WASHINGTON, DC -- The Alzheimer’s Association released its 2024 Alzheimer’s Disease Facts and Figures report this week, highlighting that the burden and cost of Alzheimer’s disease continues to grow.  The report estimates that 6.9 million older Americans – including 22,000 Rhode Islanders -- are living with Alzheimer's disease in 2024, a nationwide increase of about 200,000 cases over last year, and the population is projected to nearly double by 2060 to 14 million people.

Noting the heavy public health, social, and economic toll the disease is taking, U.S. Senator Jack Reed says the statistics underscore the urgent need for Congress to take action to help provide support to Americans living with Alzheimer’s and their caregivers who are under increasing strain.  The senator is also urging his colleagues to fund promising research to find a cure and better treatments, including boosting early detection and diagnosis, reducing risk, and preventing avoidable hospitalizations.

“The prevalence of Alzheimer’s is growing.  This report is a call to action to address a national health risk and help more Americans struggling with Alzheimer’s and other types of dementia as they age.  Finding a cure for Alzheimer’s and improving the quality of life for people with dementia requires a coordinated strategy and robust federal investment.  Congress must invest in promising therapies and research, and also help stress the importance of preventative steps to help people reduce lifestyle risk factors for Alzheimer’s or dementia and ensure people can get properly screened and diagnosed,” said Senator Reed

Senator Reed helped pass the Building Our Largest Dementia (BOLD) Infrastructure for Alzheimer’s Act (P.L. 115-406) in 2018 and is supporting legislation (S.3775) to reauthorize the law this Congress. 

Reed is also cosponsoring the National Alzheimer’s Project Reauthorization Act (S.133).  The NAPA Reauthorization Act would reauthorize and update the National Alzheimer’s Project Act through 2035, which required the federal government to create a national strategic plan for Alzheimer’s.  Senator Reed is also cosponsoring the Alzheimer’s Accountability and Investment Act (S.134), which would continue through 2035 a requirement that the Director of the National Institutes of Health submit an annual budget to Congress estimating the funding necessary to fully implement NAPA’s research goals.  

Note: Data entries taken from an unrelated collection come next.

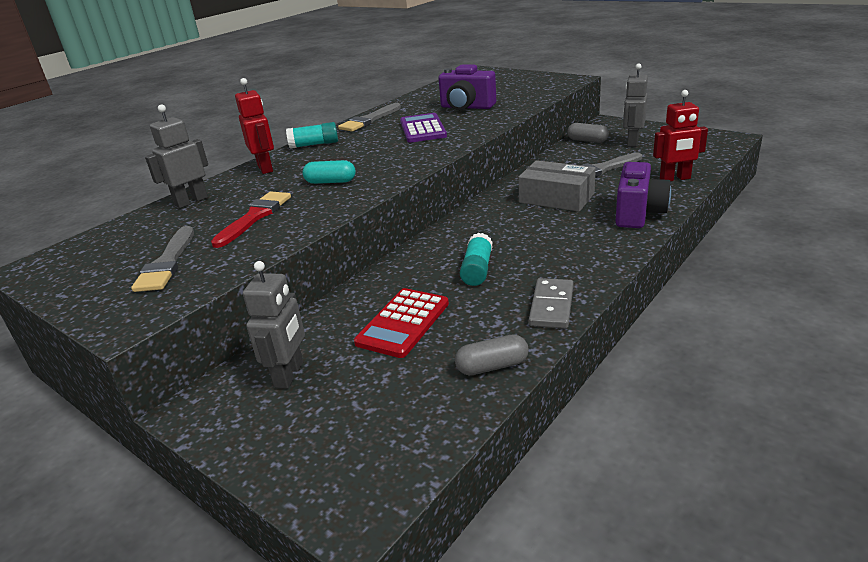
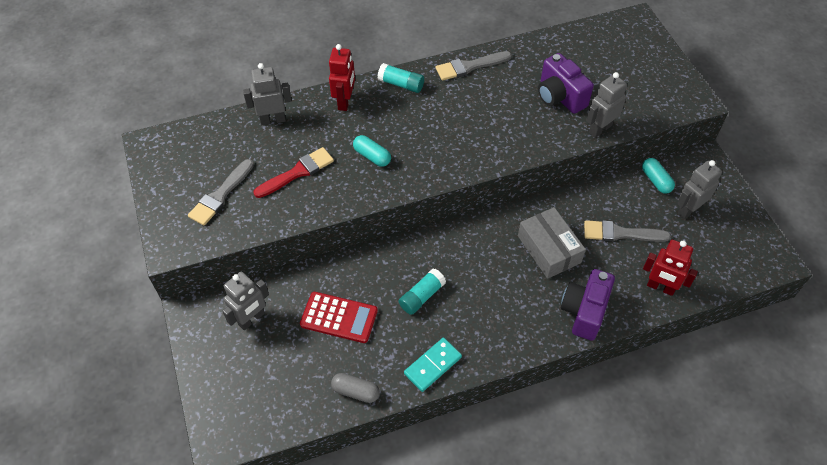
camera: 30 degrees right, 25 degrees up
(403, 323) = (339, 318): red calculator -> red calculator turned 135 degrees counterclockwise
(423, 129) = (495, 114): purple calculator -> none
(520, 107) = (600, 129): none -> grey robot
(552, 306) = (433, 365): grey domino -> turquoise domino
(587, 140) = (656, 180): grey capsule -> turquoise capsule
(638, 214) = (584, 311): purple camera -> purple camera turned 150 degrees clockwise

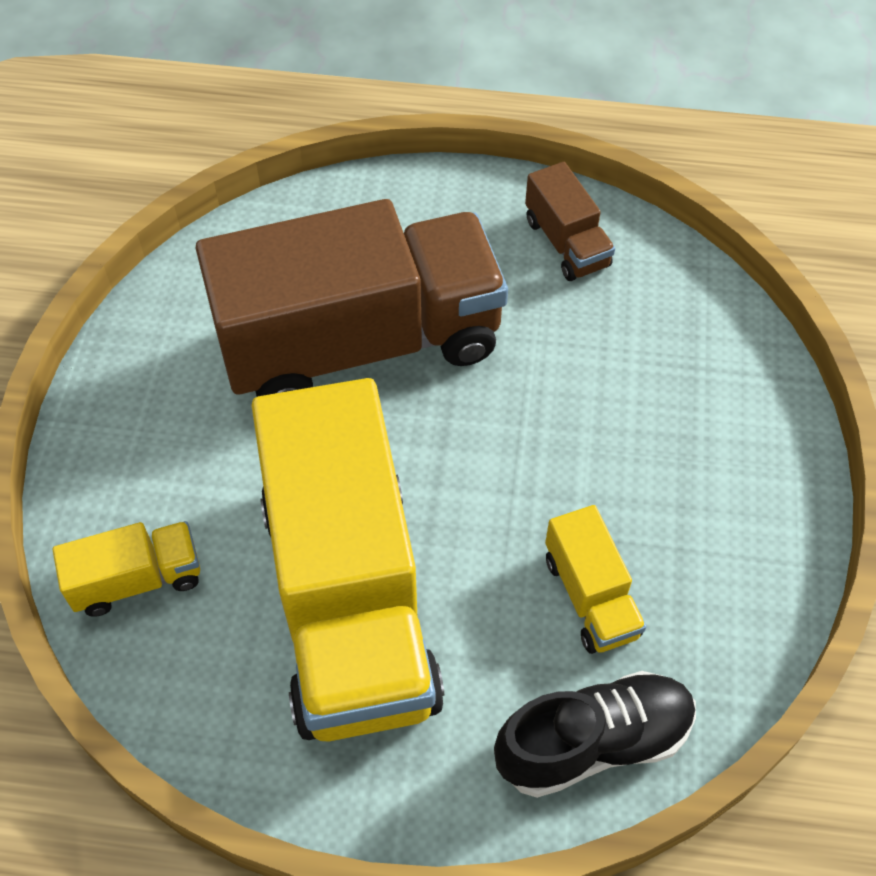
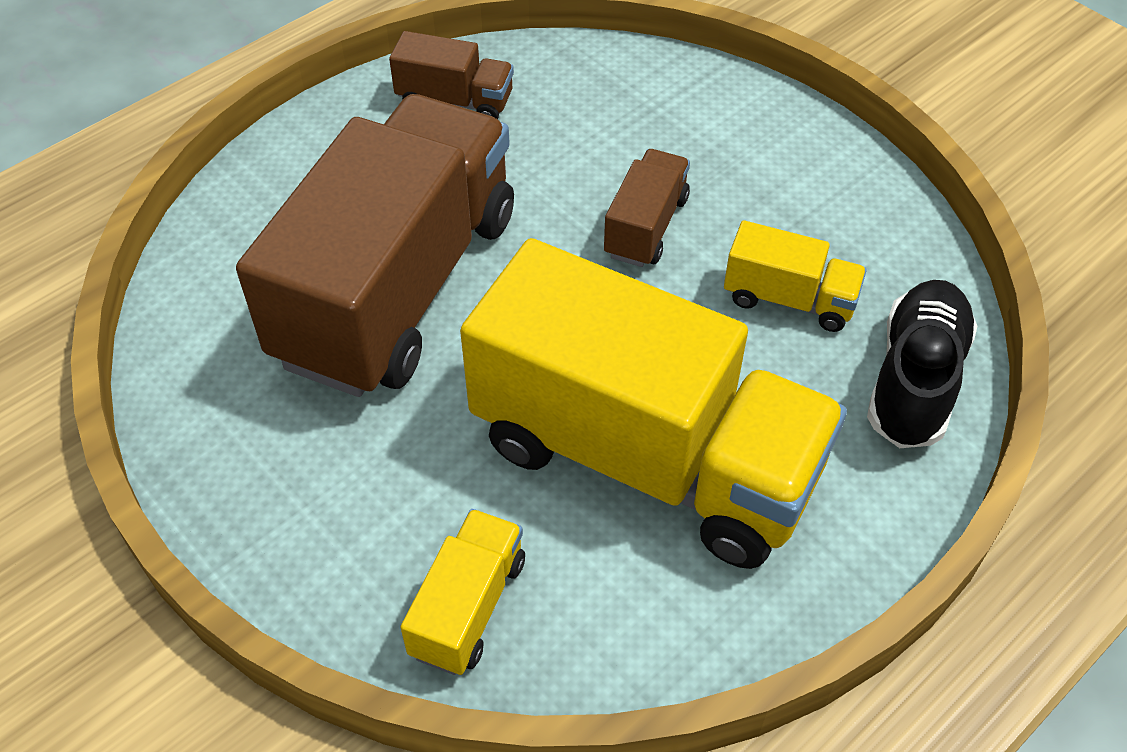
camera: 50 degrees left, 5 degrees down
(567, 449) = (646, 227): none -> brown truck

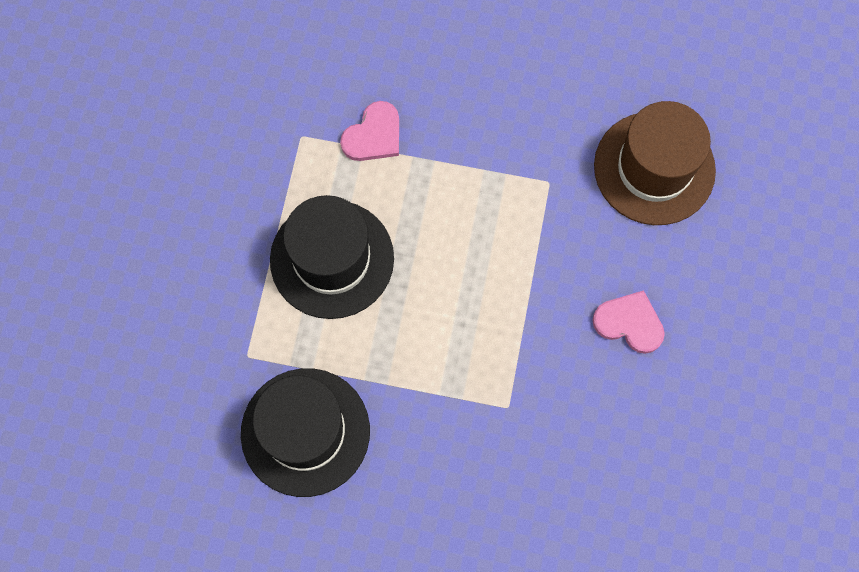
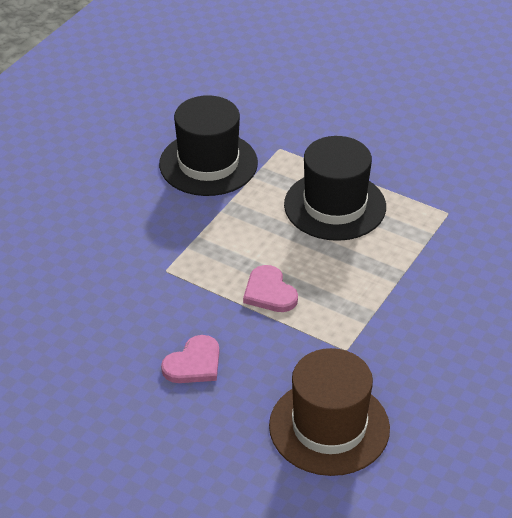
camera: 110 degrees right, 30 degrees down
(373, 135) = (433, 253): pink heart -> pink heart (269, 292)

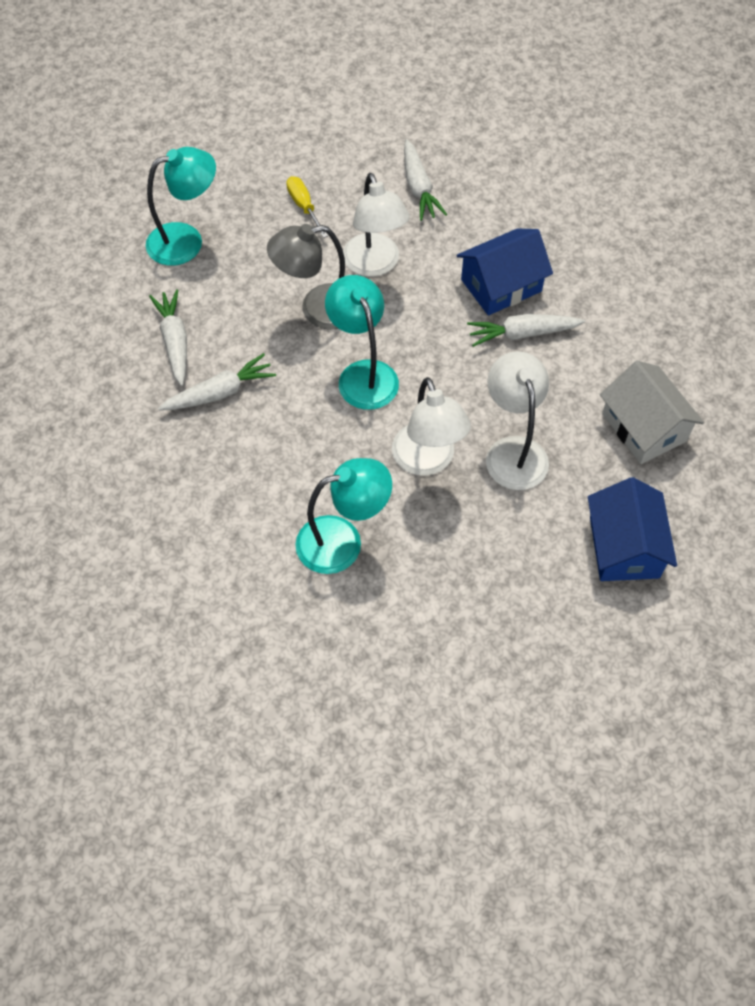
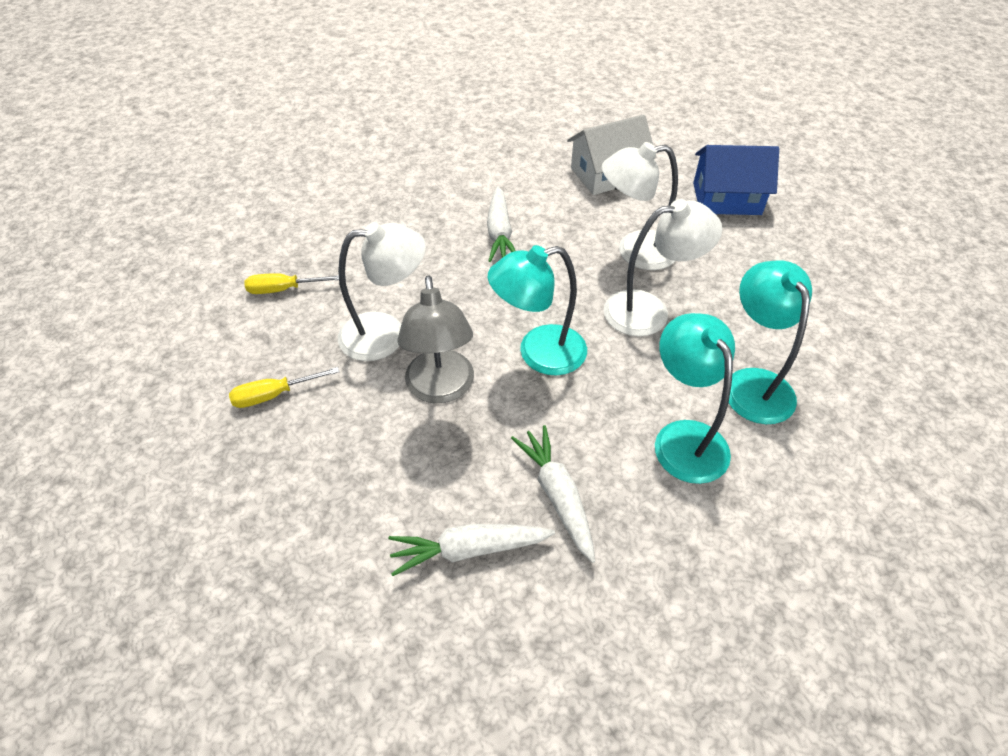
camera: 85 degrees left, 10 degrees down
(186, 240) = (289, 534): turquoise lamp -> turquoise lamp (684, 437)
(419, 187) = (284, 289): white carrot -> yellow screwdriver
(501, 285) = (437, 241): blue house -> none

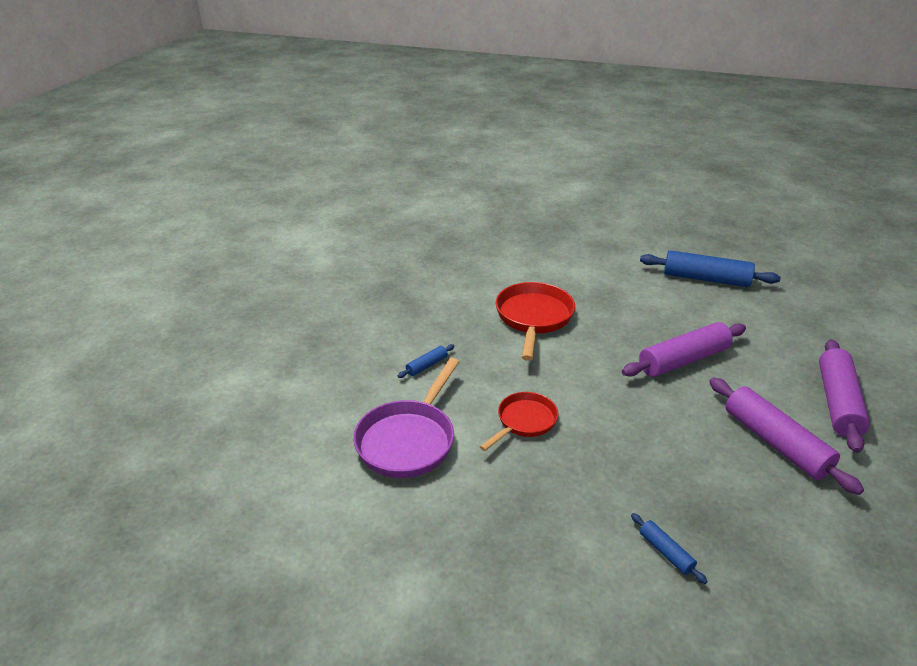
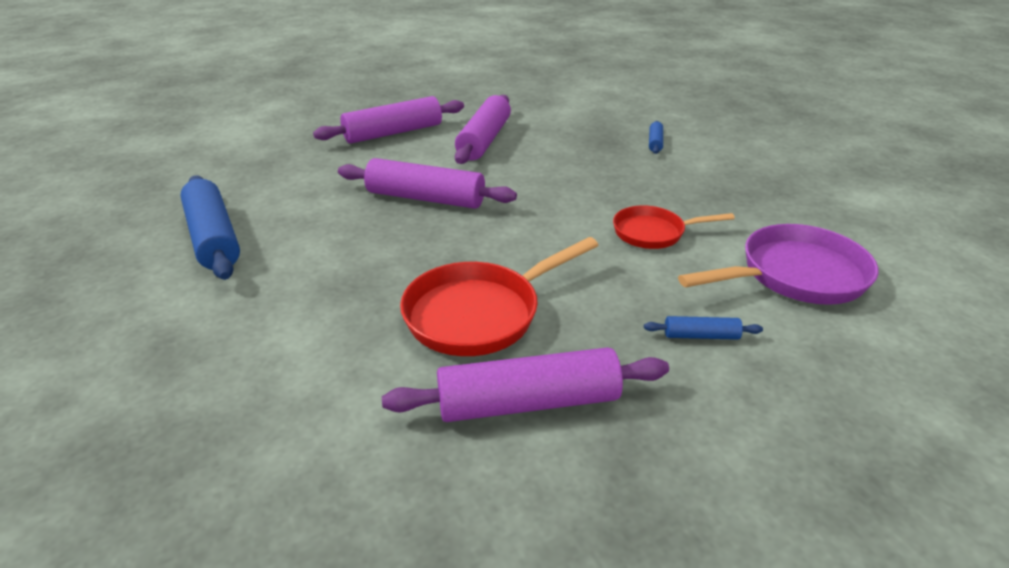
camera: 135 degrees left, 0 degrees up
(464, 300) = (528, 402): none -> purple rolling pin

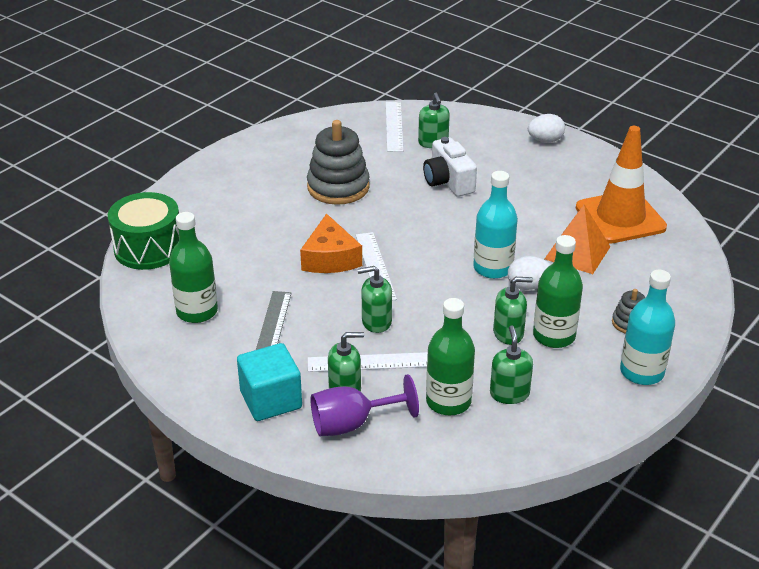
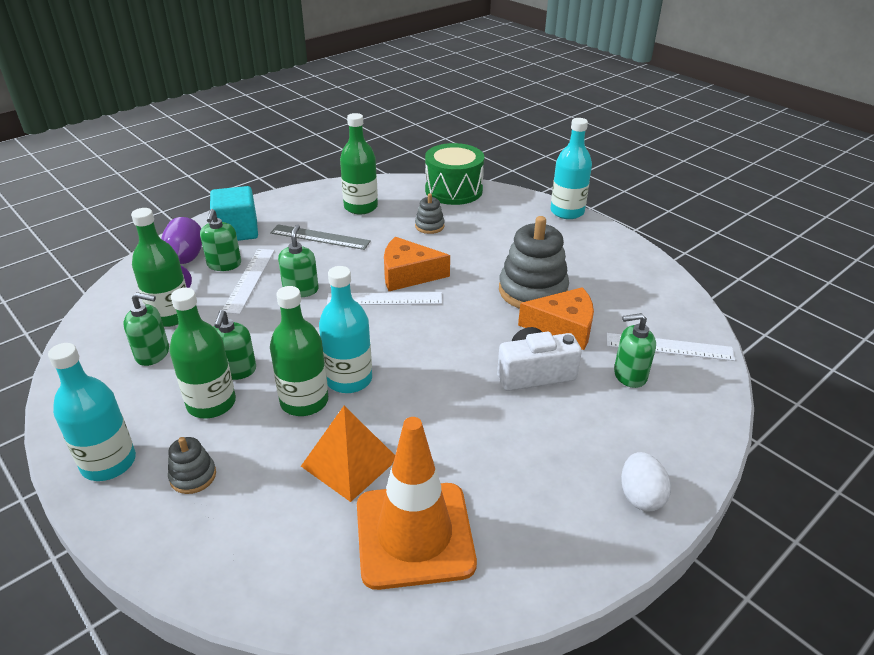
camera: 100 degrees right, 0 degrees up
(190, 173) = (567, 212): none -> turquoise bottle
(234, 256) = (429, 226): none -> grey stacking toy
(386, 170) = (563, 327): none -> orange cheese
(528, 286) = (304, 401): white egg -> green bottle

As a member of the Appropriations subcommittee that oversees funding for the National Institutes of Health (NIH), Senator Reed helped provide a $100 million increase for Alzheimer’s disease research in the fiscal year 2024 minibus appropriations bill now being considered by Congress.  In 2019, NIH awarded Brown University researchers, along with Boston-based Hebrew SeniorLife (HSL), over $53 million in federal research funds  to lead a nationwide effort to improve health care and quality of life for people living with Alzheimer’s disease and related dementias, as well as their caregivers.

Adults face a higher risk of Alzheimer's and other types of dementia as they age.

According to the Alzheimer’s Association 2024 report, the annual cost of caring for people with Alzheimer’s or other types of dementia will be $360 billion in 2024, up $15 billion over the previous year.  The report also found:

  • 6.9 million Americans aged 65 and older have Alzheimer’s dementia, with 29,600 residing in Rhode Island.
  • Nationwide, between 2000 and 2021, the number of deaths from Alzheimer’s disease as recorded on death certificates more than doubled, increasing 141 percent.
  • There were 36,000 dementia family caregivers in Rhode Island, who helped provide a combined 51 million hours of care.
  • Alzheimer’s disease costs the United States an estimated $360 billion per year.

The $360 billion in total payments for Alzheimer’s does not included the value of informal caregiving, according to the report.  Medicare and Medicaid are expected to cover $231 billion, or 64 percent, of the total health care and long-term care payments for people with Alzheimer’s or other dementias.  Out-of-pocket spending is expected to be $91 billion, or 25 percent of total payments.

The Alzheimer’s Association is a worldwide non-profit health organization dedicated to Alzheimer’s care, support and, research.